**Task statement:** Give back exactly the stretch of data below from the line holding "Company Compliance" through the line holding "puppies go checkout", both ends included, and leave the remaining lines out.

**Entries provided:**
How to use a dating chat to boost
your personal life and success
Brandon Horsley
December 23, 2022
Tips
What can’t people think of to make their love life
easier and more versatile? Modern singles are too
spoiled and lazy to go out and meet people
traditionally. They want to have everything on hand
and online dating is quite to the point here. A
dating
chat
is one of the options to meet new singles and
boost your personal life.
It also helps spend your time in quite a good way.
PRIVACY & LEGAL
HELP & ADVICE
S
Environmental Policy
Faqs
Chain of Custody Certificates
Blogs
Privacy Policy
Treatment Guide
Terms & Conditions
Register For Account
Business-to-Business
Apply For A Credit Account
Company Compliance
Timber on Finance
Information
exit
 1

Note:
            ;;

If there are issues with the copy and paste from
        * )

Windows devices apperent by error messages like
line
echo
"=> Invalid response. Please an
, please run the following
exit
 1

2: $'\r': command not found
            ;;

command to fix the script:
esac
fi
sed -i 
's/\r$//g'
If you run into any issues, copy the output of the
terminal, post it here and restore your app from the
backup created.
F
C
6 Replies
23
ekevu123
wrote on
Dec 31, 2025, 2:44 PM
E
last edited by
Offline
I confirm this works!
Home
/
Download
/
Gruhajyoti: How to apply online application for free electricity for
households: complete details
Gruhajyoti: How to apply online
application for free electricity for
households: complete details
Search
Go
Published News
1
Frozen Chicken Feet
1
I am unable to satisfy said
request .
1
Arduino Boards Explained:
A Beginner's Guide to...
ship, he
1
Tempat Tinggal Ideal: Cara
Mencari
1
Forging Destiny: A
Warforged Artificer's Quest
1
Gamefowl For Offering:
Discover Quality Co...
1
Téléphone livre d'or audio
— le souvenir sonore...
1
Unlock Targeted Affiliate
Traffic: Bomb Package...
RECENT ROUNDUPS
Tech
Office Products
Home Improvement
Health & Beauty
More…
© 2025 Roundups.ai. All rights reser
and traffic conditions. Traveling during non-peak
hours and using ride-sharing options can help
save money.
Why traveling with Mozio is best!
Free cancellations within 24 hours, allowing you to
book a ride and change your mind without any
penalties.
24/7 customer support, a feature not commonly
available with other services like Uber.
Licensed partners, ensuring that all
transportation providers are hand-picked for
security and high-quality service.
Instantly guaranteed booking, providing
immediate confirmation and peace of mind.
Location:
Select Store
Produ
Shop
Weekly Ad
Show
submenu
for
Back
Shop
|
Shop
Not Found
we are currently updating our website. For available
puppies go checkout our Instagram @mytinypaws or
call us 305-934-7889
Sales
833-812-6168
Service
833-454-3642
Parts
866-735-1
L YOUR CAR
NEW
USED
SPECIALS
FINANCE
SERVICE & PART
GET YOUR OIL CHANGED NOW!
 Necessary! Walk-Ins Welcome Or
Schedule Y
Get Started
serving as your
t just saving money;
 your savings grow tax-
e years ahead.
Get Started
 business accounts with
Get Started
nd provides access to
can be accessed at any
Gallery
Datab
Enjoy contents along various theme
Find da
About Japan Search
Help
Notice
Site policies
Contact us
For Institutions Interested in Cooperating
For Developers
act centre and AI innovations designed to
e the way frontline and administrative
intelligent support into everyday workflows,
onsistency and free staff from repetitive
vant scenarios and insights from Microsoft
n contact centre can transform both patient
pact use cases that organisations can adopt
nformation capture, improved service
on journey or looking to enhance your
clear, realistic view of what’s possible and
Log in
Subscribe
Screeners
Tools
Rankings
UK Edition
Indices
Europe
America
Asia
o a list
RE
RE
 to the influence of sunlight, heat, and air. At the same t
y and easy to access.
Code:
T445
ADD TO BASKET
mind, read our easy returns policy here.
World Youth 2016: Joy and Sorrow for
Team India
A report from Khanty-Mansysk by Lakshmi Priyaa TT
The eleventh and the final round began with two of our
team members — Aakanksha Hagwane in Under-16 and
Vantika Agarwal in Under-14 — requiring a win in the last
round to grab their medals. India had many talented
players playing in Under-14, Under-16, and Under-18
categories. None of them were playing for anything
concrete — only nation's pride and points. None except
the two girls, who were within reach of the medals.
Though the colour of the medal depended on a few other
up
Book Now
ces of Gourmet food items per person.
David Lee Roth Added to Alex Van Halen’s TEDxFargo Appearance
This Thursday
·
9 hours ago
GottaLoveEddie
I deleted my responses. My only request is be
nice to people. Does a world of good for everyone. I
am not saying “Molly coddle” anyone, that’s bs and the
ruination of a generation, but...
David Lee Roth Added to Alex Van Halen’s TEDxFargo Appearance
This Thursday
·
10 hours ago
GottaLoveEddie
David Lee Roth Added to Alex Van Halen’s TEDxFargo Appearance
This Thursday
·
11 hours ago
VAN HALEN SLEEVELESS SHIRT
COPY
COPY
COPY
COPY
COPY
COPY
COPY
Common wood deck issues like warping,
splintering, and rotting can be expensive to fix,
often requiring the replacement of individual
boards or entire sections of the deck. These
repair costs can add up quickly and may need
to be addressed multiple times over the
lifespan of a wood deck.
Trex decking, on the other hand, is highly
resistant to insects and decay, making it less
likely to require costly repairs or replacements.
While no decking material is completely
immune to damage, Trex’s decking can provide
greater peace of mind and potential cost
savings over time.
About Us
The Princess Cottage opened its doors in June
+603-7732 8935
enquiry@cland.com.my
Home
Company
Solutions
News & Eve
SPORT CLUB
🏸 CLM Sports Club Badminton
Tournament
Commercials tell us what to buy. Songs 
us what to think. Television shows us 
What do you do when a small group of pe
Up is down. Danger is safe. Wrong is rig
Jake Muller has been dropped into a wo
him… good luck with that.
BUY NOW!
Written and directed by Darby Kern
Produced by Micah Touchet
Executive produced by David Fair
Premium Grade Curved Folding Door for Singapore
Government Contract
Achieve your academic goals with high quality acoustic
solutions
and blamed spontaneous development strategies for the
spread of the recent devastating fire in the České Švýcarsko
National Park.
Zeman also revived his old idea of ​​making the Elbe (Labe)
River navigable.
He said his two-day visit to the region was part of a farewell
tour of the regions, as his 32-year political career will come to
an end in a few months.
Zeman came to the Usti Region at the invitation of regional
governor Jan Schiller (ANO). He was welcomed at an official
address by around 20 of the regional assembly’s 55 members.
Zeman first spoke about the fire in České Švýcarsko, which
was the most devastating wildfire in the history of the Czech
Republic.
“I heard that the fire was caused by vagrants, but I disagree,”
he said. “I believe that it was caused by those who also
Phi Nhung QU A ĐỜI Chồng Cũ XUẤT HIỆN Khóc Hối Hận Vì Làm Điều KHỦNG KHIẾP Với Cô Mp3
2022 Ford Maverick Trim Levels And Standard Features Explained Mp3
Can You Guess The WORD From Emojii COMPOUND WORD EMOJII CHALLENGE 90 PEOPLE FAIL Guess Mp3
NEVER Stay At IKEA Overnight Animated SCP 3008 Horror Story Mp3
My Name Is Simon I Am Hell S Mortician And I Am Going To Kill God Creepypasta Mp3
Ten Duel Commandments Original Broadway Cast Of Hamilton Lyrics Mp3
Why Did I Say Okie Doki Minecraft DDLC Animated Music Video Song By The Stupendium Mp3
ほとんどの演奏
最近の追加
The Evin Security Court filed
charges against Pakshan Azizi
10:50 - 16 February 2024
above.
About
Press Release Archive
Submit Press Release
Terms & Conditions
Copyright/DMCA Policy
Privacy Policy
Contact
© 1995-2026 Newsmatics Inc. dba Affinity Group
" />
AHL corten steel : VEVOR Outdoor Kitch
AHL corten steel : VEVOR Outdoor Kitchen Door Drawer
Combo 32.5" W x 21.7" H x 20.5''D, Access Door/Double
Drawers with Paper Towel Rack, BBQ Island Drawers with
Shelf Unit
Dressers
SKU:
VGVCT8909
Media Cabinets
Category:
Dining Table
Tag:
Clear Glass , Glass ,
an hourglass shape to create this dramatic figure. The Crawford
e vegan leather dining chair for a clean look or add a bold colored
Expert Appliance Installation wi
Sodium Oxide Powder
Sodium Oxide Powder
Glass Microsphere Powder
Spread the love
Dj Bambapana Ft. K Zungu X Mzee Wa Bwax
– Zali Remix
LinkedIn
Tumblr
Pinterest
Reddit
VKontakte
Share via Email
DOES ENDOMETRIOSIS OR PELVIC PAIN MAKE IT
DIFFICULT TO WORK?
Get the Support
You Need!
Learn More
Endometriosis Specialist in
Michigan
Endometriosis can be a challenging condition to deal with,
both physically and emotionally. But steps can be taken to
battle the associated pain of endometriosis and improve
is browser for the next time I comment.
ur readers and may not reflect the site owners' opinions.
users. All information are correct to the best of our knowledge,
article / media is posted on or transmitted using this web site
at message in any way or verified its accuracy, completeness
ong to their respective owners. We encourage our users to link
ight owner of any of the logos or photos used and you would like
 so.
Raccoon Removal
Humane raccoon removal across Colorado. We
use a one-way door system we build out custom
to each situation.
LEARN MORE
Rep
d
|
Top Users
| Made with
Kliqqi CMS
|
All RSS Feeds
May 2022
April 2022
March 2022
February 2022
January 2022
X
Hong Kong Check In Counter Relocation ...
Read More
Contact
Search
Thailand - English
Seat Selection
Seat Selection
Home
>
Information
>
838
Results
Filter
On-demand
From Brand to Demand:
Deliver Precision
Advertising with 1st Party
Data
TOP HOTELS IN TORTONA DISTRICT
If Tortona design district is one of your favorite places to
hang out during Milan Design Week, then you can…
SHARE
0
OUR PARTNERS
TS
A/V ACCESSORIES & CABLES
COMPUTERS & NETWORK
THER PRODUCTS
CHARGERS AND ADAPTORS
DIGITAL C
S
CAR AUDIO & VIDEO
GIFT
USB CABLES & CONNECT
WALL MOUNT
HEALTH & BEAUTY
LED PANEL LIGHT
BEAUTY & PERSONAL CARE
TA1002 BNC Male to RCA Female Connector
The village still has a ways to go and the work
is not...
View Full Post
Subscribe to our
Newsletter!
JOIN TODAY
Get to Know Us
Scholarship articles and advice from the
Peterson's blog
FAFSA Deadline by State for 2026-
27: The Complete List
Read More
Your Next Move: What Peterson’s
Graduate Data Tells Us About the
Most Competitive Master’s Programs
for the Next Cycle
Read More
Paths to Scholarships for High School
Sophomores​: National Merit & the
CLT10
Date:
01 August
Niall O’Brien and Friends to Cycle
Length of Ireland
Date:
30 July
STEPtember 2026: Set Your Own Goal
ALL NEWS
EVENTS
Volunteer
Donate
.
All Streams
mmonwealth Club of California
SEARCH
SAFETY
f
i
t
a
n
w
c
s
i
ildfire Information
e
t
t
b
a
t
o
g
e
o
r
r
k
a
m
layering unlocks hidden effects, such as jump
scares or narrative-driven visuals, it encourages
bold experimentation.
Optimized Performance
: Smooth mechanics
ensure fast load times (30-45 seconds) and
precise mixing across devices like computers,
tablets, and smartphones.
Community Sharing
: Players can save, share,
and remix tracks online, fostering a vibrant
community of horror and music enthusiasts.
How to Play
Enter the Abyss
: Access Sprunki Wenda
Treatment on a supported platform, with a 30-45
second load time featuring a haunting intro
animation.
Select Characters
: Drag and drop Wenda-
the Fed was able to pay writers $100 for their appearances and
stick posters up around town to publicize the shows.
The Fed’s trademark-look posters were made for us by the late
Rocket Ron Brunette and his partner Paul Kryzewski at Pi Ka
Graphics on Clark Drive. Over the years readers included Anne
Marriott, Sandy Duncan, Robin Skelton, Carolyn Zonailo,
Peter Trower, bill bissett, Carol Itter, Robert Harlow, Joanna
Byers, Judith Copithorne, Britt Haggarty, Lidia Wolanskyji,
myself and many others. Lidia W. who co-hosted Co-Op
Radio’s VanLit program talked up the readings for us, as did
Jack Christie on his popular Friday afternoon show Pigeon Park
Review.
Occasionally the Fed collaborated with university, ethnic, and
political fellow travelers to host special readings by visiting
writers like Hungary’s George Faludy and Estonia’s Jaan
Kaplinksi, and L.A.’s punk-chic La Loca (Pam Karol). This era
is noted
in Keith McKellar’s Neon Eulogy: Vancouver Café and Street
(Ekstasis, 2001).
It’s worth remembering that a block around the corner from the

**Result of this task:**
Company Compliance
Timber on Finance
Information
exit
 1

Note:
            ;;

If there are issues with the copy and paste from
        * )

Windows devices apperent by error messages like
line
echo
"=> Invalid response. Please an
, please run the following
exit
 1

2: $'\r': command not found
            ;;

command to fix the script:
esac
fi
sed -i 
's/\r$//g'
If you run into any issues, copy the output of the
terminal, post it here and restore your app from the
backup created.
F
C
6 Replies
23
ekevu123
wrote on
Dec 31, 2025, 2:44 PM
E
last edited by
Offline
I confirm this works!
Home
/
Download
/
Gruhajyoti: How to apply online application for free electricity for
households: complete details
Gruhajyoti: How to apply online
application for free electricity for
households: complete details
Search
Go
Published News
1
Frozen Chicken Feet
1
I am unable to satisfy said
request .
1
Arduino Boards Explained:
A Beginner's Guide to...
ship, he
1
Tempat Tinggal Ideal: Cara
Mencari
1
Forging Destiny: A
Warforged Artificer's Quest
1
Gamefowl For Offering:
Discover Quality Co...
1
Téléphone livre d'or audio
— le souvenir sonore...
1
Unlock Targeted Affiliate
Traffic: Bomb Package...
RECENT ROUNDUPS
Tech
Office Products
Home Improvement
Health & Beauty
More…
© 2025 Roundups.ai. All rights reser
and traffic conditions. Traveling during non-peak
hours and using ride-sharing options can help
save money.
Why traveling with Mozio is best!
Free cancellations within 24 hours, allowing you to
book a ride and change your mind without any
penalties.
24/7 customer support, a feature not commonly
available with other services like Uber.
Licensed partners, ensuring that all
transportation providers are hand-picked for
security and high-quality service.
Instantly guaranteed booking, providing
immediate confirmation and peace of mind.
Location:
Select Store
Produ
Shop
Weekly Ad
Show
submenu
for
Back
Shop
|
Shop
Not Found
we are currently updating our website. For available
puppies go checkout our Instagram @mytinypaws or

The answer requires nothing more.